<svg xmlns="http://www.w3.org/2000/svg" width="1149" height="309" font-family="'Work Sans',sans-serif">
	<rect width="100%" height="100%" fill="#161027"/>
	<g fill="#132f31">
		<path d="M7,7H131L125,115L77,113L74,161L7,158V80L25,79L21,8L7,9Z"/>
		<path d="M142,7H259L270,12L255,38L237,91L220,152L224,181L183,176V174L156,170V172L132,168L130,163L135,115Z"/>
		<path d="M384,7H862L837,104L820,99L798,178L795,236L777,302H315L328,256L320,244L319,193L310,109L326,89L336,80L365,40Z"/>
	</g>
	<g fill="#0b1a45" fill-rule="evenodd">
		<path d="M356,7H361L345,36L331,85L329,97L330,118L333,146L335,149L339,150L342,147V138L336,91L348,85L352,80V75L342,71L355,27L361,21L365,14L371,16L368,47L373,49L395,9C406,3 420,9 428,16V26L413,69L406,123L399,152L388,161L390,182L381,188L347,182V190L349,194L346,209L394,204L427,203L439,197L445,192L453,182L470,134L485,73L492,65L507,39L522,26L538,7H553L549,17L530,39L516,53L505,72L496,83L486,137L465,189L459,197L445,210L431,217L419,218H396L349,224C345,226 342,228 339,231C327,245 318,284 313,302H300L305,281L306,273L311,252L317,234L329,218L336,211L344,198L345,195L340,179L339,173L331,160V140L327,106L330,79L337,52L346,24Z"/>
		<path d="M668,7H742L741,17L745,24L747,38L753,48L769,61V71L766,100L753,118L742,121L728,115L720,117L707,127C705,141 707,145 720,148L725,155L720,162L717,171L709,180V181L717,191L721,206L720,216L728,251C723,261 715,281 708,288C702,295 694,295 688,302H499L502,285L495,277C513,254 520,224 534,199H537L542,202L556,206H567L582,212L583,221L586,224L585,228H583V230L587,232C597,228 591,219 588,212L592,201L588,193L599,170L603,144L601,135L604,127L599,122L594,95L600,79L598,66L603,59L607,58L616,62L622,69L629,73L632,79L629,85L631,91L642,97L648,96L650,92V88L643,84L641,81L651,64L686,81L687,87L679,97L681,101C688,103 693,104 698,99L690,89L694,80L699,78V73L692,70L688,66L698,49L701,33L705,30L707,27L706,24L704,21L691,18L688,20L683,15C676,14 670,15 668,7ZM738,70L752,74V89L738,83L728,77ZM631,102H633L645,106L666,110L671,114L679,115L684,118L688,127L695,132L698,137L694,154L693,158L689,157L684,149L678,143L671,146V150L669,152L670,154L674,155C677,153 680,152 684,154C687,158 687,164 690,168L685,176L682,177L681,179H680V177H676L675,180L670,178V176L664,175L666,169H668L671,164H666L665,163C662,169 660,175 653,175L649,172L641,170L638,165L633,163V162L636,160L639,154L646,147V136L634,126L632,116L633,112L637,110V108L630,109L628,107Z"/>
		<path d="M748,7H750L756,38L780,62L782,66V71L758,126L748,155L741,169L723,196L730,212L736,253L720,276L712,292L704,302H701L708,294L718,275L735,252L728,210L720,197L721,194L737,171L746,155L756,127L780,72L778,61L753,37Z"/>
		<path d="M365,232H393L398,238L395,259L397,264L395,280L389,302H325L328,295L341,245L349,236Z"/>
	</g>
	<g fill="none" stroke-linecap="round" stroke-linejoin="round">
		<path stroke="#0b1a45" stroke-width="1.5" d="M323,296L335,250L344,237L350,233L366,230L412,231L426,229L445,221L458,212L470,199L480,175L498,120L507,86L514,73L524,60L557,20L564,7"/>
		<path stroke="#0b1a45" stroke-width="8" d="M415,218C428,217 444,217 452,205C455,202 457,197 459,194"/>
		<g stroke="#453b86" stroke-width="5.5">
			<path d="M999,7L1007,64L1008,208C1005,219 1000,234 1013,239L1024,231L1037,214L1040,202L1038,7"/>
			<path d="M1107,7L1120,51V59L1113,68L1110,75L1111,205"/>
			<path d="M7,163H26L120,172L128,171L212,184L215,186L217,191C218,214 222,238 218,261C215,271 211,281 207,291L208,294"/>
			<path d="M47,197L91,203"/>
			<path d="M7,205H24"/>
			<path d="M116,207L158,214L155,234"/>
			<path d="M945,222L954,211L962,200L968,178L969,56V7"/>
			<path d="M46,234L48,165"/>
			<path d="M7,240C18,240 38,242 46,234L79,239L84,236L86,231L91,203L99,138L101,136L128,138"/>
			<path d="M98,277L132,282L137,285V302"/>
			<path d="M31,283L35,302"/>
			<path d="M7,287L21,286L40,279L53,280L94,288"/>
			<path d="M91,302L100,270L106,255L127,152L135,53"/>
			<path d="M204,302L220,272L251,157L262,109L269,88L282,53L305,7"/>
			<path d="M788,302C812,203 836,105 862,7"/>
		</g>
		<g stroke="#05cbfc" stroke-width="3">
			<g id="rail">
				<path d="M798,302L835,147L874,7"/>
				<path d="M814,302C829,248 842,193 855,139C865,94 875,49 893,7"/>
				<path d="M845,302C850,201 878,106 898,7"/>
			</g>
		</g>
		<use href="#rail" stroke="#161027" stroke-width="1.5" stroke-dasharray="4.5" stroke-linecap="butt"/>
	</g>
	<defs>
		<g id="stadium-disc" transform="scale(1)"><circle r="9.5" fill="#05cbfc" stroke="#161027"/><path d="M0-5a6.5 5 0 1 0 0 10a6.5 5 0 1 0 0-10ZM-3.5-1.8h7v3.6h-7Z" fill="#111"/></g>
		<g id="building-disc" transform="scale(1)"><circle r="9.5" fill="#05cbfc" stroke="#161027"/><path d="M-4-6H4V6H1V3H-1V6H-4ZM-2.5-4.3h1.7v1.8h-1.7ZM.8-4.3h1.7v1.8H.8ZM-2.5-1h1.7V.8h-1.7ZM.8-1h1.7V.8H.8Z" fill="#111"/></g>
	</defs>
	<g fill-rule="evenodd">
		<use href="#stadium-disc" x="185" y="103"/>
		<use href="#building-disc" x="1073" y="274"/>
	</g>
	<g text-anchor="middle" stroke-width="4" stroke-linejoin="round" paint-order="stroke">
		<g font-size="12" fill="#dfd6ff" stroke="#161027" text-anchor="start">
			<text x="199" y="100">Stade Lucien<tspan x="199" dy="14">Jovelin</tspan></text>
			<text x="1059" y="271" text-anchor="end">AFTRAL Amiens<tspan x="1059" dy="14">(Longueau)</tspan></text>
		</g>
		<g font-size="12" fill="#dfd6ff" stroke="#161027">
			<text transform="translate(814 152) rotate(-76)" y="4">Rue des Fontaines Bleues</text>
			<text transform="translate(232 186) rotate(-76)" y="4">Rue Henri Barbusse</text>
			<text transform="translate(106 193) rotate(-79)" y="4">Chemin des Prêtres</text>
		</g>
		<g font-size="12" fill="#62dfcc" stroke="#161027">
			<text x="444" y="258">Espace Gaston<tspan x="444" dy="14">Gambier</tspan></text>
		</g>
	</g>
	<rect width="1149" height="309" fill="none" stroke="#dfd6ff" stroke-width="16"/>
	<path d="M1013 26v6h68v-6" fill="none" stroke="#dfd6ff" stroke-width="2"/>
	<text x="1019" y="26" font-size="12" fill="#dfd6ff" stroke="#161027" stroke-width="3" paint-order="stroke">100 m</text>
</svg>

☆ ☆ ☆ ☆

About this task >>
Report every line in the data that holds "linejoin", copying each one.

Exercise output >>
	<g fill="none" stroke-linecap="round" stroke-linejoin="round">
	<g text-anchor="middle" stroke-width="4" stroke-linejoin="round" paint-order="stroke">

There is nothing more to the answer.